**Records to use**
[Start of Attachment]
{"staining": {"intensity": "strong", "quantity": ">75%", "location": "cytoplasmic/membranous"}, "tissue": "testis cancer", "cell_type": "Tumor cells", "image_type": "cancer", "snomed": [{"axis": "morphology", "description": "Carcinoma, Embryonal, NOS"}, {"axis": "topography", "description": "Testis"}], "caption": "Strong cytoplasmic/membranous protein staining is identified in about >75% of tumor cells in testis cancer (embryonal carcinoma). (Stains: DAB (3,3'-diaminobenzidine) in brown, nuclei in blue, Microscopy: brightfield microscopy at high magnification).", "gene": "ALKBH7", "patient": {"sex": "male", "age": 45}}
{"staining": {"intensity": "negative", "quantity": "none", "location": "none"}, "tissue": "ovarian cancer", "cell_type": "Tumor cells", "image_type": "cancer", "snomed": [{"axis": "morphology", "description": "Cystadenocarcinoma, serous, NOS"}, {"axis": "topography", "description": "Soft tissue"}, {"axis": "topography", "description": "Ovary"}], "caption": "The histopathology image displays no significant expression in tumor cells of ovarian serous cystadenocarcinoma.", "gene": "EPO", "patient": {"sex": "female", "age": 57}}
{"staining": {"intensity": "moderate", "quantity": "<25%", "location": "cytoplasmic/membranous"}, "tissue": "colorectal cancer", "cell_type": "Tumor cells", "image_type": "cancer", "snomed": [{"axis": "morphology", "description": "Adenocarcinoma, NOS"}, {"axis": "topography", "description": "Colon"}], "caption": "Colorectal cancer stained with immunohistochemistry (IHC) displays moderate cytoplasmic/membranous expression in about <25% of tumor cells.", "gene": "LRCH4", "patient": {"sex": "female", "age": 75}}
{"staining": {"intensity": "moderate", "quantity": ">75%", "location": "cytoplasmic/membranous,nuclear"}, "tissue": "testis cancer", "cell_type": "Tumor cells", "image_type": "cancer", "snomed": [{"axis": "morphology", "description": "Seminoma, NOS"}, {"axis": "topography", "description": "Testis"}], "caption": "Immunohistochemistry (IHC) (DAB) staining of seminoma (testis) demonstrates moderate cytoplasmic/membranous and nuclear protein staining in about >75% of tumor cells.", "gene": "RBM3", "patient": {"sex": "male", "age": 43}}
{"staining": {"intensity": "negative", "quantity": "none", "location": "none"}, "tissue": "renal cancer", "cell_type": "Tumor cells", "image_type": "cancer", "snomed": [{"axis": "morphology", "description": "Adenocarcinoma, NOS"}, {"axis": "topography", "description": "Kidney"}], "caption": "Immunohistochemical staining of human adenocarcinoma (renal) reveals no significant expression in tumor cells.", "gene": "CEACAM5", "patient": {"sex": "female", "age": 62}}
[End of Attachment]
**Required action**
Work through the data above line by line and give the number of lines in which "displays" occurs. Add nothing else.

**Expected output**
2